[Records from a collection]

################

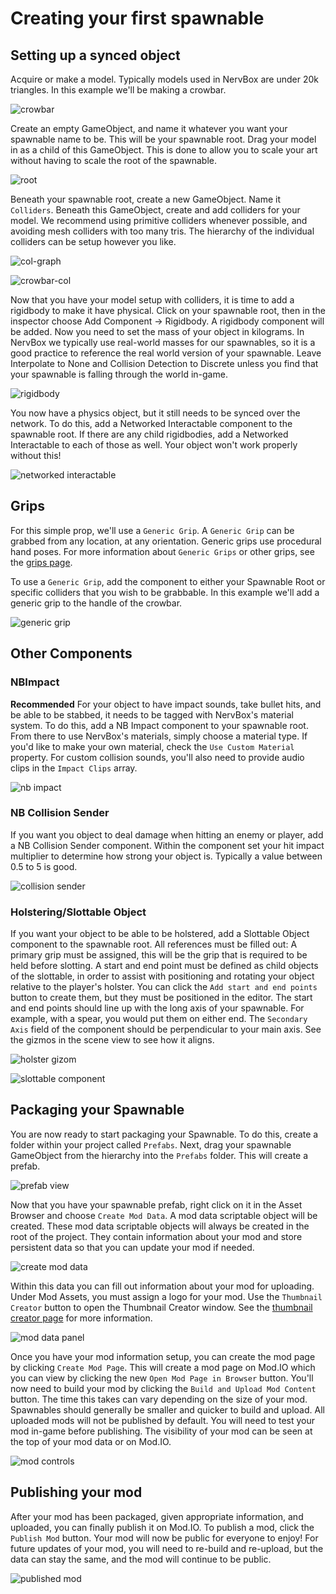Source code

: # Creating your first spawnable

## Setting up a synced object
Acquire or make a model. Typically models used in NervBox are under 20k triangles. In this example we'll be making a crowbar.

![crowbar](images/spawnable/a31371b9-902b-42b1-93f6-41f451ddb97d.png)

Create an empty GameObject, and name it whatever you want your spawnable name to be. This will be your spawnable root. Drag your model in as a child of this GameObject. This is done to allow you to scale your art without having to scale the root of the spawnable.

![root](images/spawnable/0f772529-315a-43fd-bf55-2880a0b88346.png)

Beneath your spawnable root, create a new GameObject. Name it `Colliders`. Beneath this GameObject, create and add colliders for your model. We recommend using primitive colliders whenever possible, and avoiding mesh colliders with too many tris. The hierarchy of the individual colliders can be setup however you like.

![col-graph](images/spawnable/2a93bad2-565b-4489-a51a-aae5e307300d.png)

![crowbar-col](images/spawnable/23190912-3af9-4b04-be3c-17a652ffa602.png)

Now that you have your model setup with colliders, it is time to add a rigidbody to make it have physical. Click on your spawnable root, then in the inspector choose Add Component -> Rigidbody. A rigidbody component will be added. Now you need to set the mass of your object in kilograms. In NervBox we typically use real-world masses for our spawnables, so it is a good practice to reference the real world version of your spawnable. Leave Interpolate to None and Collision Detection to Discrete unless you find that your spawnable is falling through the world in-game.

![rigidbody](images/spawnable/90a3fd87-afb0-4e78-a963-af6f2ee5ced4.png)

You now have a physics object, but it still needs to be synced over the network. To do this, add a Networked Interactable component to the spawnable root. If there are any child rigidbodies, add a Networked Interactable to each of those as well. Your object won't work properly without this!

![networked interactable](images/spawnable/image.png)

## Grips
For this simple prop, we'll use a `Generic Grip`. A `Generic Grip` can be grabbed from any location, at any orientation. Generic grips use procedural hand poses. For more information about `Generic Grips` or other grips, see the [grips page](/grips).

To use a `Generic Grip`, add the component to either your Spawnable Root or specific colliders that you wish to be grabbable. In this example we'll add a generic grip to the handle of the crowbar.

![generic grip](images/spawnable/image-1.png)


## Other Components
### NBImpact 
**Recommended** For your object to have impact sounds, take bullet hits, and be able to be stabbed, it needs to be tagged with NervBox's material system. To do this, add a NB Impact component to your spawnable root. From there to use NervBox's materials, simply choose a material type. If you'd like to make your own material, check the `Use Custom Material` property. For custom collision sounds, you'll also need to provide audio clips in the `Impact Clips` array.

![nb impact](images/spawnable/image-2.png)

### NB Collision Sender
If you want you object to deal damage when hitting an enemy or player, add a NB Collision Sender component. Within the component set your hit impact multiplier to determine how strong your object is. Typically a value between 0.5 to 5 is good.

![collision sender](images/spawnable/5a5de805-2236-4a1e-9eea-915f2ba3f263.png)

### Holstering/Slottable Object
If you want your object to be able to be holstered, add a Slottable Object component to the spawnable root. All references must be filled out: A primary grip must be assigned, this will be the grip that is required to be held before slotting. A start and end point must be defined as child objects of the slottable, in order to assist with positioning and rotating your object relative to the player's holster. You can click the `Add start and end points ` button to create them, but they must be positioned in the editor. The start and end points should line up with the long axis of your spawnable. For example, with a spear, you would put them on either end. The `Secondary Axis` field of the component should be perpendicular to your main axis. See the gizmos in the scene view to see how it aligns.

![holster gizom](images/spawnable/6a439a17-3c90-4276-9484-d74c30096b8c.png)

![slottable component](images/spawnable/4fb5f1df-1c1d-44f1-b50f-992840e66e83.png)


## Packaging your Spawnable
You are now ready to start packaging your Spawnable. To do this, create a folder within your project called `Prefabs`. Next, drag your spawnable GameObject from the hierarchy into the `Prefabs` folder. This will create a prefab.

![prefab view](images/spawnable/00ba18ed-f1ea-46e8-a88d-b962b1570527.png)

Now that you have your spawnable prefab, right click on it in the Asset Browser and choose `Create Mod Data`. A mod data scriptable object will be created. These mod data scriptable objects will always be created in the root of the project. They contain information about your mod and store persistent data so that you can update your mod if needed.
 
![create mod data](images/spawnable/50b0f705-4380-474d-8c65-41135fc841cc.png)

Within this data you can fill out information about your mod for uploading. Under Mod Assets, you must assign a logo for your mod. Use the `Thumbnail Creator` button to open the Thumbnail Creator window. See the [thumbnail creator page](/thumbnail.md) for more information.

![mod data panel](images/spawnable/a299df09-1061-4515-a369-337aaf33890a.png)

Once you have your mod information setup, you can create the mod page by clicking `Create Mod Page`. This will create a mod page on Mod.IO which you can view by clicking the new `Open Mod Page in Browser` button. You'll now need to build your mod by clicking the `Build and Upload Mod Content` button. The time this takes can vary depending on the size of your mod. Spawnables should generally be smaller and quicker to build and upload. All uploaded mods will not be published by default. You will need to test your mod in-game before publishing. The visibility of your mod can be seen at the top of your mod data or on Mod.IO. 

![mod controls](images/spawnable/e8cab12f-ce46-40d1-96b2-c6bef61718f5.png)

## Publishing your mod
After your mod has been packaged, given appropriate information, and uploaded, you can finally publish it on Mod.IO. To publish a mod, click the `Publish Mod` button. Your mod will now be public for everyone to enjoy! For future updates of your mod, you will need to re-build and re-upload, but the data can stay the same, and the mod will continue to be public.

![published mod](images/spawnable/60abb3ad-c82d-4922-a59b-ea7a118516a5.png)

################

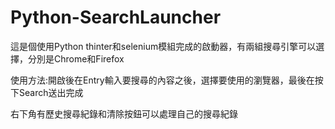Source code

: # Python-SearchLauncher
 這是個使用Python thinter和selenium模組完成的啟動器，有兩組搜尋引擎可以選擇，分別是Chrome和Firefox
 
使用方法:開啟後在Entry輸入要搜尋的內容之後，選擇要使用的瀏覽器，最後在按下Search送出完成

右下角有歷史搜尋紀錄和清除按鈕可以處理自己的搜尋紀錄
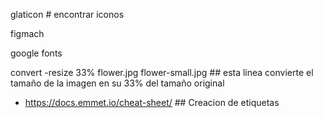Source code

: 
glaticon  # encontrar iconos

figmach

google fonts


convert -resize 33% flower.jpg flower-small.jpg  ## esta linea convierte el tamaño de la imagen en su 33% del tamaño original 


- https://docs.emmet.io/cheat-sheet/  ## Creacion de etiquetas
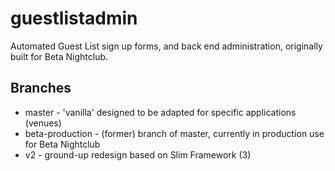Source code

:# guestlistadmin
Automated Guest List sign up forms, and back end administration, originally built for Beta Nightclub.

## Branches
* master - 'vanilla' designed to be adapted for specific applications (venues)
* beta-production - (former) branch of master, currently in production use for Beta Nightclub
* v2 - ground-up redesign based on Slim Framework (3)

################

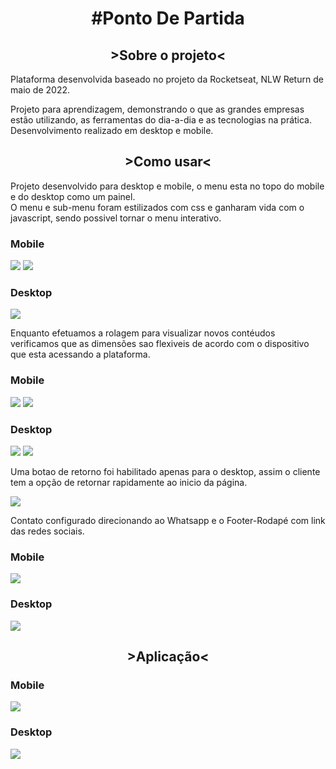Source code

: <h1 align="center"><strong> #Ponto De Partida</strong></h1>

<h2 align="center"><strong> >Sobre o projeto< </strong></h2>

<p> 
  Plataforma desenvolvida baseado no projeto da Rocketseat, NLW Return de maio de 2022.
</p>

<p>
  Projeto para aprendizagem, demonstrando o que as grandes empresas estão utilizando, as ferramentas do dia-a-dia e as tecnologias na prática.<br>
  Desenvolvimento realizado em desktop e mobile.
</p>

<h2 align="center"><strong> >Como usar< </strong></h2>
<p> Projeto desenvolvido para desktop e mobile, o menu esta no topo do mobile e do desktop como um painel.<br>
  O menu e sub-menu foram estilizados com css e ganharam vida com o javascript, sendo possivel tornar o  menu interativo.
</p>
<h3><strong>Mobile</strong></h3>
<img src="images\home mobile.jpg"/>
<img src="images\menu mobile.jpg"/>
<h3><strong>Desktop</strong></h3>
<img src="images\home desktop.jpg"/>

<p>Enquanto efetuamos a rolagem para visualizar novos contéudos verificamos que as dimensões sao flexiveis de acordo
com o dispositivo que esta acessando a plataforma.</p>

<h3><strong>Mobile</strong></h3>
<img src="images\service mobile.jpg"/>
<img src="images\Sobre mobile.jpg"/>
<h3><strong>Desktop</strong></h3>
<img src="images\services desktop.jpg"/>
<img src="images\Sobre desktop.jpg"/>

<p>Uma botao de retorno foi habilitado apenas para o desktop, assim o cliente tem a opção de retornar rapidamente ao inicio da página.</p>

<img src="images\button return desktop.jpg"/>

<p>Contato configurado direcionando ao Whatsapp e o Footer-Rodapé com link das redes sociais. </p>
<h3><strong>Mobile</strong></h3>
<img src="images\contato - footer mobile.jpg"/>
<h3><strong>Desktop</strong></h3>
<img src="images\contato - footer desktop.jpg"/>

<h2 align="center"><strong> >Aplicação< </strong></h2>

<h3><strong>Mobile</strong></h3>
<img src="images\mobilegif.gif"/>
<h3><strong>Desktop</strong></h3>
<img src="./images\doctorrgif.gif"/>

################

*EXERCISE PROMPT*
Search the data for the string "uploaded" and copy out every line where it is found.

*TASK ANSWER*
Once you have your mod information setup, you can create the mod page by clicking `Create Mod Page`. This will create a mod page on Mod.IO which you can view by clicking the new `Open Mod Page in Browser` button. You'll now need to build your mod by clicking the `Build and Upload Mod Content` button. The time this takes can vary depending on the size of your mod. Spawnables should generally be smaller and quicker to build and upload. All uploaded mods will not be published by default. You will need to test your mod in-game before publishing. The visibility of your mod can be seen at the top of your mod data or on Mod.IO. 
After your mod has been packaged, given appropriate information, and uploaded, you can finally publish it on Mod.IO. To publish a mod, click the `Publish Mod` button. Your mod will now be public for everyone to enjoy! For future updates of your mod, you will need to re-build and re-upload, but the data can stay the same, and the mod will continue to be public.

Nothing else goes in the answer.